━━━ DOCUMENT EXTRACT ━━━

The state as a regulatory authority does also act in the background of the society by providing

a legal framework and expects population to be law abiding and obedient to the state. The

analytics of government process, legitimize the mechanism of domination while focusing on

the part of systemization and practising within the regions characterised by high levels of

poverty, ethnic, social and economic diversity. Equally, it has abandoned the social life of its

citizens by involuntarily creating segregated and marginalized areas, with planned

interventions that are designed for the livelihoods. The conditions, constraints and frameworks

formed by the government puts poor at the state of being ignored and neglected. The urban

poor are mostly in the situation where the process of governance results them in the feeling of

insecurity and deprives them of their basic rights by the notion of illegality. The logic and

legality formed by the government and judicial branch of the government leaves the urban poor

with no choice but to rely on the margins of the city, thereby making them a permanent

vulnerable group. The most logical view can be drawn from the evidence from Asher Ghertner,

which he while talking about the deliberate attempt of the character of the state to create

spatially and social differences between the bourgeois and undesirable others alongwith the

reinterpretation of Article 21 and says that “This marks a change in the interpretation of rights,

away from a framework envisioning the even distribution of rights across a population. It is in

this vein that the judgement defines slum dwellers as a secondary category of citizens whose

“social justice” becomes actionable only after the fulfilment of the rights of residents of formal

colonies” (Ghertner, Pg. 62). The government and private respectively stands at the ability to

exclude others, operates themselves more as a legal domain of rights and exclusions. The

judiciary has elevated their part by their aggressive attitude towards slums of considering them

‘out of place’ and has shaped the public discourse towards propertied citizenship and a vision

in which slums and public places encroachers should not be visible to the eyes and hence,

should occupy the boundaries, margins and exclusive parts of the city.
It is through the creation of marginality in the city that different groups differently experience

the state and open up new sense of belonging and citizenship from the city. However, due to

the shift between the idea of practice, spatial and social exclusion, dominance of power and

globalization, the coherent view of the livelihood of the urban poor is affected, takes away the

concept of belonging, forces them to occupy the isolated and marginalized spaces in the city

and leads in the formation of marginality in the city.

━━━

■ EXERCISE AIM: Reproduce the portion of the passage on urban marginality that lies between "the state and" and "in the city.", inclusive.

━━━ EXERCISE DATA ━━━

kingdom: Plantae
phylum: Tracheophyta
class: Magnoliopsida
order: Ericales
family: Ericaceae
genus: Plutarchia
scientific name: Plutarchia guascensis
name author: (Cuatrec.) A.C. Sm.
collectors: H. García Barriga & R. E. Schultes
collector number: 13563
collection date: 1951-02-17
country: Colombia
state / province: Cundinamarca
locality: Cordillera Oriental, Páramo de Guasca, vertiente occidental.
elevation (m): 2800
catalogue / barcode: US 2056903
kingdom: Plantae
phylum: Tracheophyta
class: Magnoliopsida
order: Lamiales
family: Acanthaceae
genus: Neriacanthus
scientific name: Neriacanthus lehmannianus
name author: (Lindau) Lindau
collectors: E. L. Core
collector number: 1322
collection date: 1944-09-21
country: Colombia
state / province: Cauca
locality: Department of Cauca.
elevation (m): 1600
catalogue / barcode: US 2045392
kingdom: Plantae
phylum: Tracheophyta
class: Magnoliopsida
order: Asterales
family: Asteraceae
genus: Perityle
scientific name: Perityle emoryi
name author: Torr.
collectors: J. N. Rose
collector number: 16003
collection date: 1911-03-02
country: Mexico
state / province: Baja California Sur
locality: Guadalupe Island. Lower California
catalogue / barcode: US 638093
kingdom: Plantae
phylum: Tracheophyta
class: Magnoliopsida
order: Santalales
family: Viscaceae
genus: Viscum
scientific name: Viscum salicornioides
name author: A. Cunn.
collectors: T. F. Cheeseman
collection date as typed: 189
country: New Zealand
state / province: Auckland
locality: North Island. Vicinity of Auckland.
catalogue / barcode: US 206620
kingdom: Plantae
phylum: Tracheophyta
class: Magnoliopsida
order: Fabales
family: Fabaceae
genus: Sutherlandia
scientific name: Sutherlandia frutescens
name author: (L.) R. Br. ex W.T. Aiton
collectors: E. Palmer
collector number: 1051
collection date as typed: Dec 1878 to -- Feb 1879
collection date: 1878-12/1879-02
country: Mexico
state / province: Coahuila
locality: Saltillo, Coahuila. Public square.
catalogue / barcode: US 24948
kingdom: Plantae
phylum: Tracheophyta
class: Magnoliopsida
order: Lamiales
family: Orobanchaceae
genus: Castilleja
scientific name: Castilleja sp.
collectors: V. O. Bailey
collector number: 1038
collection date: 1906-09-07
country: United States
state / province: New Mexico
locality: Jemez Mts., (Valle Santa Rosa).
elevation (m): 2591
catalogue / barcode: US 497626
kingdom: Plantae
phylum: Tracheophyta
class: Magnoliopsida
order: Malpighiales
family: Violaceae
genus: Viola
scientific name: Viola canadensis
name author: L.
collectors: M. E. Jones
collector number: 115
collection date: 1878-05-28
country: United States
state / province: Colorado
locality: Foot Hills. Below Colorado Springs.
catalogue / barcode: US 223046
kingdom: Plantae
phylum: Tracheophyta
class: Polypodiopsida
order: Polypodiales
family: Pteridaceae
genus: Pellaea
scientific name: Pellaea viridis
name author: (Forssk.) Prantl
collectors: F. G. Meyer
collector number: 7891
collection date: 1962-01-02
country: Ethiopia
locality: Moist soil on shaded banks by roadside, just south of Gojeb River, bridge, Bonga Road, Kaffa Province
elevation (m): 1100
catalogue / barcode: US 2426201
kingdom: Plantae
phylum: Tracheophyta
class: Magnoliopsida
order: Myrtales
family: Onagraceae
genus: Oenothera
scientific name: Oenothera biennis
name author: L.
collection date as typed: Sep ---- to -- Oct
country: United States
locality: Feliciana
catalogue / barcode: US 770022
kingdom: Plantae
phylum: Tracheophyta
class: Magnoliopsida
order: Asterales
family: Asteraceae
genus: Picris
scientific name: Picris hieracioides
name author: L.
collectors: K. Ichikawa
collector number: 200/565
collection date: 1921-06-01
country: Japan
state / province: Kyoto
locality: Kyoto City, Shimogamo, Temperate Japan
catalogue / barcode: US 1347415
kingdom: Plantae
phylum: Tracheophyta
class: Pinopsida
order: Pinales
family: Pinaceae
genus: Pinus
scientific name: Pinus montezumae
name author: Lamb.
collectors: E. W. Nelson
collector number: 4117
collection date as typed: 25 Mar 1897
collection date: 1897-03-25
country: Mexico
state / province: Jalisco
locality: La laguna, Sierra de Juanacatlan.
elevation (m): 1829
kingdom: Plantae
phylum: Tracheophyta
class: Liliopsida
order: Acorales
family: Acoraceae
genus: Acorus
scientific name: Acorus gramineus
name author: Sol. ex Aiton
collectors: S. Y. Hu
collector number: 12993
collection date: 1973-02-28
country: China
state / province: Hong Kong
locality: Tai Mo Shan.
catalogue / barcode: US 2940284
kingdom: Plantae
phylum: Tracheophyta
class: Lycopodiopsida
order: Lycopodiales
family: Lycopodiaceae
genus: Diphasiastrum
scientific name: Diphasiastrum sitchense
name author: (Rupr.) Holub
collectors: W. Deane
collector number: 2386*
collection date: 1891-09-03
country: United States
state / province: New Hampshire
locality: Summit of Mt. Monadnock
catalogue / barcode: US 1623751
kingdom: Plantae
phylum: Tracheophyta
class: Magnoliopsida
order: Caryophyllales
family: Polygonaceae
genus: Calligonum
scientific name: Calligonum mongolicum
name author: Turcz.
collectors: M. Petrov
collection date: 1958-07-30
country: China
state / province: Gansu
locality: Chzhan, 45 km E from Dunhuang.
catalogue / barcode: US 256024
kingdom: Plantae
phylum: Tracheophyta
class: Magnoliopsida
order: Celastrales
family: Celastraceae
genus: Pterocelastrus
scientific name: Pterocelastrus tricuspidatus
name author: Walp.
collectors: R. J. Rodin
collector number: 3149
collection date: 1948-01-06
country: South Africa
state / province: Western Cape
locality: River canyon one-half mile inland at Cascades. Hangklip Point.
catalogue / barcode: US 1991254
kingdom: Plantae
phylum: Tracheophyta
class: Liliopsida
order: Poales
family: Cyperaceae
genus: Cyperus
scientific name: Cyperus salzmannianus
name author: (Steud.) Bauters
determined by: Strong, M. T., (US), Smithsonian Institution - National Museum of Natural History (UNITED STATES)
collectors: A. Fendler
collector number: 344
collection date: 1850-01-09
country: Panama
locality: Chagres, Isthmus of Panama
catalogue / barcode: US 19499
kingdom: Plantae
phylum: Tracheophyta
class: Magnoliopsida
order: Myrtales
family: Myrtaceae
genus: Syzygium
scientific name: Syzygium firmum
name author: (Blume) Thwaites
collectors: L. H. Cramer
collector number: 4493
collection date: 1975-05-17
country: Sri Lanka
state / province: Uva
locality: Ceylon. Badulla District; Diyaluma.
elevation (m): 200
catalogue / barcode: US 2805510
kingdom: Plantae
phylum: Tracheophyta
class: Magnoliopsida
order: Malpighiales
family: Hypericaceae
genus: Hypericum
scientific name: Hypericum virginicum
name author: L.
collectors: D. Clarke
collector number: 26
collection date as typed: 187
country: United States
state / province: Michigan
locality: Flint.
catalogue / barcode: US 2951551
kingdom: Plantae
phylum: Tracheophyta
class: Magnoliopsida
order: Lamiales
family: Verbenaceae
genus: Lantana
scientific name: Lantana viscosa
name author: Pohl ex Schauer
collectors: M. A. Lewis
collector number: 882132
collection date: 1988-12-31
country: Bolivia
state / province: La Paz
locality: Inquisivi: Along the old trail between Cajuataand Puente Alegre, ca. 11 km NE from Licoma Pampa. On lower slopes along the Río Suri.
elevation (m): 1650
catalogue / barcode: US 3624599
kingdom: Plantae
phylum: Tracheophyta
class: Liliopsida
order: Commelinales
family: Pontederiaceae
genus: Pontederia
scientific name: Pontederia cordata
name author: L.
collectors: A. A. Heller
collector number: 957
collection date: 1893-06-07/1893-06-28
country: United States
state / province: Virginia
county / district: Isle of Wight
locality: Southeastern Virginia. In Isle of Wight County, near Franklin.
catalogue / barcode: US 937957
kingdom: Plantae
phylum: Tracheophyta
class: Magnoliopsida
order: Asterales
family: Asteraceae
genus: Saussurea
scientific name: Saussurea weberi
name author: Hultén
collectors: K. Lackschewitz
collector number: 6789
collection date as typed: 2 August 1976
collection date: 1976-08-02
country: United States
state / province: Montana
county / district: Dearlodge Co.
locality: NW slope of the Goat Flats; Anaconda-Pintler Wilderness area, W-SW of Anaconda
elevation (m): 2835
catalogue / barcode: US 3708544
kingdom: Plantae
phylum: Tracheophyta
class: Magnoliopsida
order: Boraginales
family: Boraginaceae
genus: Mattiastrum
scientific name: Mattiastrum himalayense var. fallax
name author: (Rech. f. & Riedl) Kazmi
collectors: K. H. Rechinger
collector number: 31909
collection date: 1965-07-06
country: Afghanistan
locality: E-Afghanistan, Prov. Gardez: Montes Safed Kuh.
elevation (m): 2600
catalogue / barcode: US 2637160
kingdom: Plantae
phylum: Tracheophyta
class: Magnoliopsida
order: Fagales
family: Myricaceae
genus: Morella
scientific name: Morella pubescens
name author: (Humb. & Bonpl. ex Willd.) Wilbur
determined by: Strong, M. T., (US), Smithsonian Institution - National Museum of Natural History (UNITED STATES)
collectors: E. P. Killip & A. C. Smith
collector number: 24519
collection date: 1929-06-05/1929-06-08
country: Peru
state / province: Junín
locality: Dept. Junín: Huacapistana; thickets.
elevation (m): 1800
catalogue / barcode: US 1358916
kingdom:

━━━

■ SOLVED EXERCISE:
the state and open up new sense of belonging and citizenship from the city. However, due to

the shift between the idea of practice, spatial and social exclusion, dominance of power and

globalization, the coherent view of the livelihood of the urban poor is affected, takes away the

concept of belonging, forces them to occupy the isolated and marginalized spaces in the city

and leads in the formation of marginality in the city.